ACTIVITY:
Quote exactly, and only, the lines of the material below from the line with "right ear: (728, 437)" through the line with "left elbow: (695, 472)".

TASK DATA:
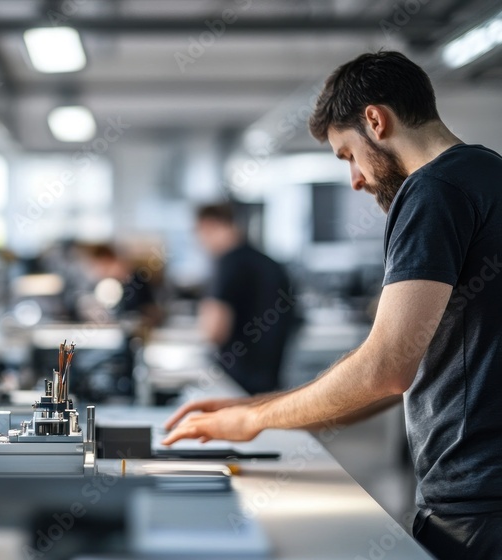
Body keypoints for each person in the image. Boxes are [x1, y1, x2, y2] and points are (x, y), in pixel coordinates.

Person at [162, 51, 502, 559]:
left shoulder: (432, 189)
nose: (356, 180)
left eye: (347, 155)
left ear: (375, 119)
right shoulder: (487, 173)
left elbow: (386, 367)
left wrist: (251, 422)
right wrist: (259, 408)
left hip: (475, 508)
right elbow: (406, 372)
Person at [194, 203, 295, 394]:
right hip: (270, 383)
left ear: (209, 225)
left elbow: (214, 331)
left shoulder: (227, 264)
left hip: (235, 384)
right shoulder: (270, 264)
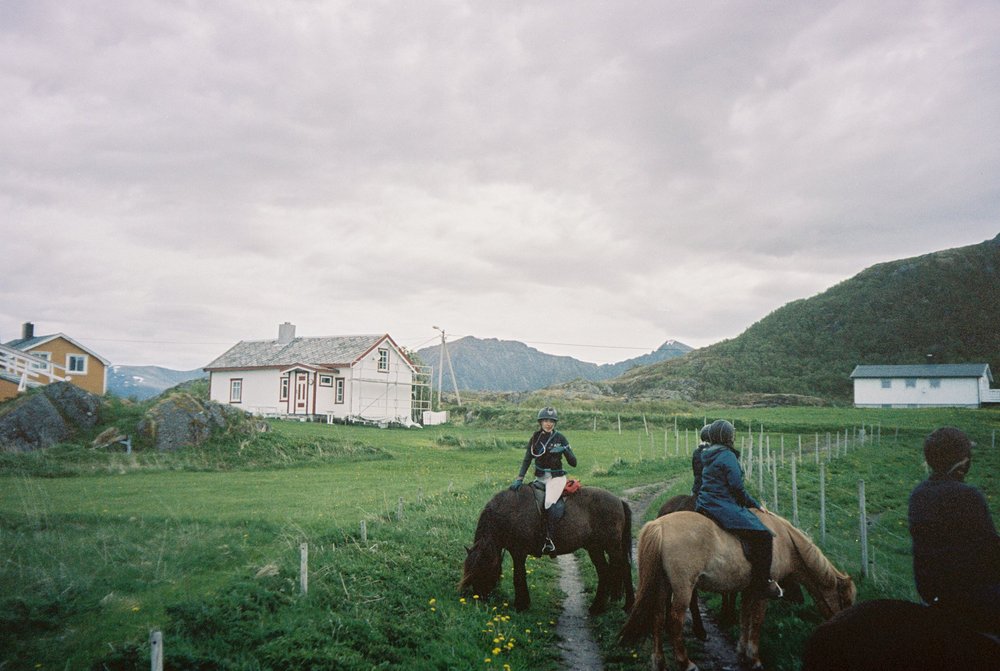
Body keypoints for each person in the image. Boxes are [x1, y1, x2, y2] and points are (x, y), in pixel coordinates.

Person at [908, 426, 1000, 635]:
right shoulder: (968, 496)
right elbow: (991, 552)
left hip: (931, 593)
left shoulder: (919, 494)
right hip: (973, 596)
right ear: (963, 461)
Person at [695, 419, 783, 600]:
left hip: (705, 503)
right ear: (728, 437)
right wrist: (754, 504)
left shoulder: (707, 453)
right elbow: (736, 487)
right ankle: (761, 584)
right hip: (722, 505)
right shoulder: (727, 455)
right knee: (764, 536)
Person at [510, 406, 577, 553]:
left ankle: (549, 539)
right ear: (540, 422)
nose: (548, 424)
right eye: (546, 420)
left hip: (556, 478)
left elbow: (574, 463)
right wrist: (520, 478)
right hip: (540, 479)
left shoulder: (560, 438)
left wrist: (566, 450)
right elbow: (527, 459)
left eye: (551, 421)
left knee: (549, 502)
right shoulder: (535, 438)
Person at [691, 424, 712, 498]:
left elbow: (695, 472)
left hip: (696, 488)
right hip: (709, 490)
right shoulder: (713, 452)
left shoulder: (696, 452)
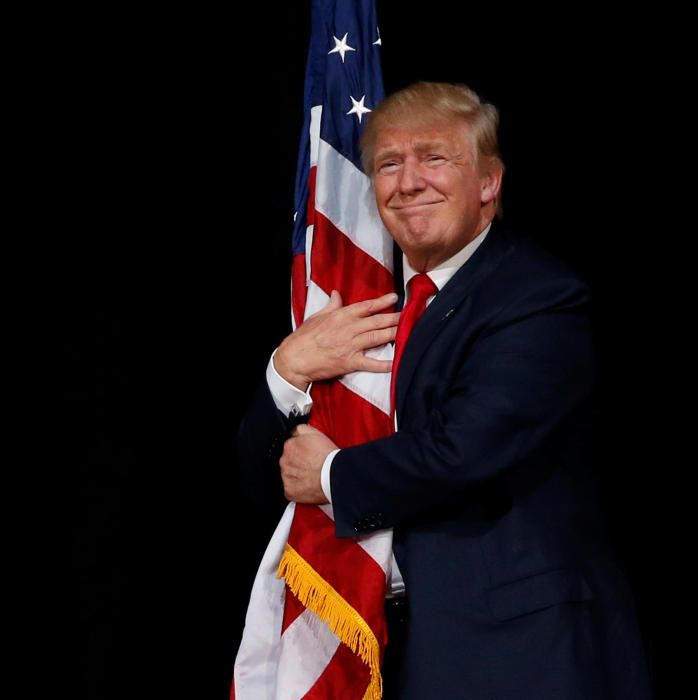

REPLY TO THE EXERCISE:
right ear: (728, 437)
right wrist: (754, 504)
left shoulder: (707, 453)
right elbow: (736, 487)
right ankle: (761, 584)
right hip: (722, 505)
right shoulder: (727, 455)
right knee: (764, 536)
Person at [510, 406, 577, 553]:
left ankle: (549, 539)
right ear: (540, 422)
nose: (548, 424)
right eye: (546, 420)
left hip: (556, 478)
left elbow: (574, 463)
right wrist: (520, 478)
right hip: (540, 479)
left shoulder: (560, 438)
left wrist: (566, 450)
right elbow: (527, 459)
left eye: (551, 421)
left knee: (549, 502)
right shoulder: (535, 438)
Person at [691, 424, 712, 498]:
left elbow: (695, 472)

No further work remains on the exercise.